Foreword by Lewis Dobrin
My parents, Mitzi and Mel Dobrin, were a remarkable couple. Married 69 years, they were invariably together, be it on the golf course, tennis court or at their Laurentian retreat. While they both worked hard, they enjoyed life to the fullest – entertaining, travelling and involving themselves in community philanthropic endeavours. They were almost always on the go and had subscriptions to the OSM, Les Grands Ballets Canadiens de Montréal, and Opéra de Montréal. Being such different personalities, they made a great team. My father, an accountant by training, was organized, meticulous and handled all the details of the household. My mother concentrated on the big picture and was adventurous and gutsy. She dreamed big and he was happy to make those dreams come true! Without question, their greatest collaboration for over 50 years was collecting Canadian art. This was a passion that consumed much of their leisure time and which gave them immense pleasure. One didn’t have to hold the other back because they were both smitten.

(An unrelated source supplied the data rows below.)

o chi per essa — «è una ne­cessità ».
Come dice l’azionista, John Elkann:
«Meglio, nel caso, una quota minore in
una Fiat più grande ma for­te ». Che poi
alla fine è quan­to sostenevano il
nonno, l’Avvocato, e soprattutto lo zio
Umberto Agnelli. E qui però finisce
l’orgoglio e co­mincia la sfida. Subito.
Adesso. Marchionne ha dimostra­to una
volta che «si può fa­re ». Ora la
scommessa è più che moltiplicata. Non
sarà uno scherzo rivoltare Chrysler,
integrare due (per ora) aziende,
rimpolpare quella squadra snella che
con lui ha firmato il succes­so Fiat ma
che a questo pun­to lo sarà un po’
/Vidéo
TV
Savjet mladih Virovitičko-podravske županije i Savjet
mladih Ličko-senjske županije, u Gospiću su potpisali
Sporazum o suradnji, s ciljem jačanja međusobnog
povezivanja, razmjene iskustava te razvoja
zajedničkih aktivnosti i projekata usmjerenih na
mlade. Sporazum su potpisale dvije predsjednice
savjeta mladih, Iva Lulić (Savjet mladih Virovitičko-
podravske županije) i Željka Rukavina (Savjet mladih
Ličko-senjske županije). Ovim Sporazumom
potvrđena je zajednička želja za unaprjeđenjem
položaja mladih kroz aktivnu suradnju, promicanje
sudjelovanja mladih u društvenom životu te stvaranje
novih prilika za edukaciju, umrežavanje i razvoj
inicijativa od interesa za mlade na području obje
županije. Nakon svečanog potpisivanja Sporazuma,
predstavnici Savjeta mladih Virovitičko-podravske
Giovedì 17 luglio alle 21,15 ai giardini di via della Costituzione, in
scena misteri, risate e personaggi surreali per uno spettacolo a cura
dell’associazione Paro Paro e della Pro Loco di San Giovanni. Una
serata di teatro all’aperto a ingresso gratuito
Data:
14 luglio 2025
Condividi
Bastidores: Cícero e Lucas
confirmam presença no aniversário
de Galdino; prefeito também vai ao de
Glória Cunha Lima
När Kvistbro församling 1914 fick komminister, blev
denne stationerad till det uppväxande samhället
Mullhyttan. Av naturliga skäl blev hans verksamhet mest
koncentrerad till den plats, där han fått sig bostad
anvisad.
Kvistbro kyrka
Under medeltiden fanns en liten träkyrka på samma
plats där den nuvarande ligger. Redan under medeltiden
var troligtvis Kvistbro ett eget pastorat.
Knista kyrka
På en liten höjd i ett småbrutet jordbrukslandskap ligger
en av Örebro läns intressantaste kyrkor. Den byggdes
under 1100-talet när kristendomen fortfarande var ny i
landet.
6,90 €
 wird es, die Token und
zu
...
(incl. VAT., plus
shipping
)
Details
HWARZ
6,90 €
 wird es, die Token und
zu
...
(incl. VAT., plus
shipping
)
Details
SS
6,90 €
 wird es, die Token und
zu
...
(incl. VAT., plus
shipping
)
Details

My parents began collecting Canadian art in the early 1960s, an era when interest in Canadian art was minimal. They loved to learn and found eager mentors in Walter Klinkhoff and Max Stern and, to a lesser extent, Paul Kastel and Philip McCready. A highlight of any weekend was a visit to the Klinkhoff Gallery, Dominion Gallery or l’Art Français. From time to time, they went to Toronto on art expeditions and, on one occasion, to Vancouver just for a weekend with the specific objective of purchasing a stellar work of art with which they were delighted to return home. My parents were keenly aware of the great privilege of being first to view a magnificent work of art because truly great works rarely surface on the market. Blair Laing, though invariably warm and friendly to my parents, never availed them the opportunity of purchasing one of his treasured pieces by Morrice or MacDonald.
By the late 1960s, my parents became close friends with Walter and Trudy Klinkhoff. The two couples spent lots of time together at their Laurentian home and Florida apartment as well as on several opera trips to Salzburg. In time, we all came to know the three Klinkhoff children. We were greatly saddened by Walter’s untimely death and in the last five years of my mother’s life, she dined with Trudy every Thursday evening. My parents’ relationship with Max Stern was more formal and restrained. Nevertheless, he would visit our Town of Mont Royal home to advise us on our collection. He had encyclopedic knowledge and, over time, became less intimidating and seemed to enjoy mentoring my parents. How fortunate we were that this iconic figure found his way to Montreal. It is astonishing that Max Stern, who arrived in Canada a refugee in 1940 and was interned for almost two years as an enemy alien, rose to wealth and prominence and became the dean of the Canadian art scene. I find it remarkable that Dr. Stern never spoke of the Nazis having looted the art of his father’s Dusseldorf Gallery. It was Max Stern who introduced my family to the sculpture of Henry Moore, Alexander Archipenko, Jean Arp and Aristide Maillol.
As most of the artists they collected were no longer living, my parents did not befriend many artists with the exception of John Little and his wife Lorraine. I do remember my parents dining with Jean Paul Riopelle in the Laurentians who was, at that time, quite elderly and once, I accompanied my mother on a visit with Louis Muhlstock who I recall being quite eccentric as he had a monkey for a pet! Once, Edwin Holgate came to our home and my parents moved a lovely Holgate winter canvas, that ordinarily hung in their basement, to a place of honour in their living room for the occasion.
My parents instilled a love of art in their children and grandchildren. Without question, my parents’ lives were greatly enriched by their love affair with Canadian art.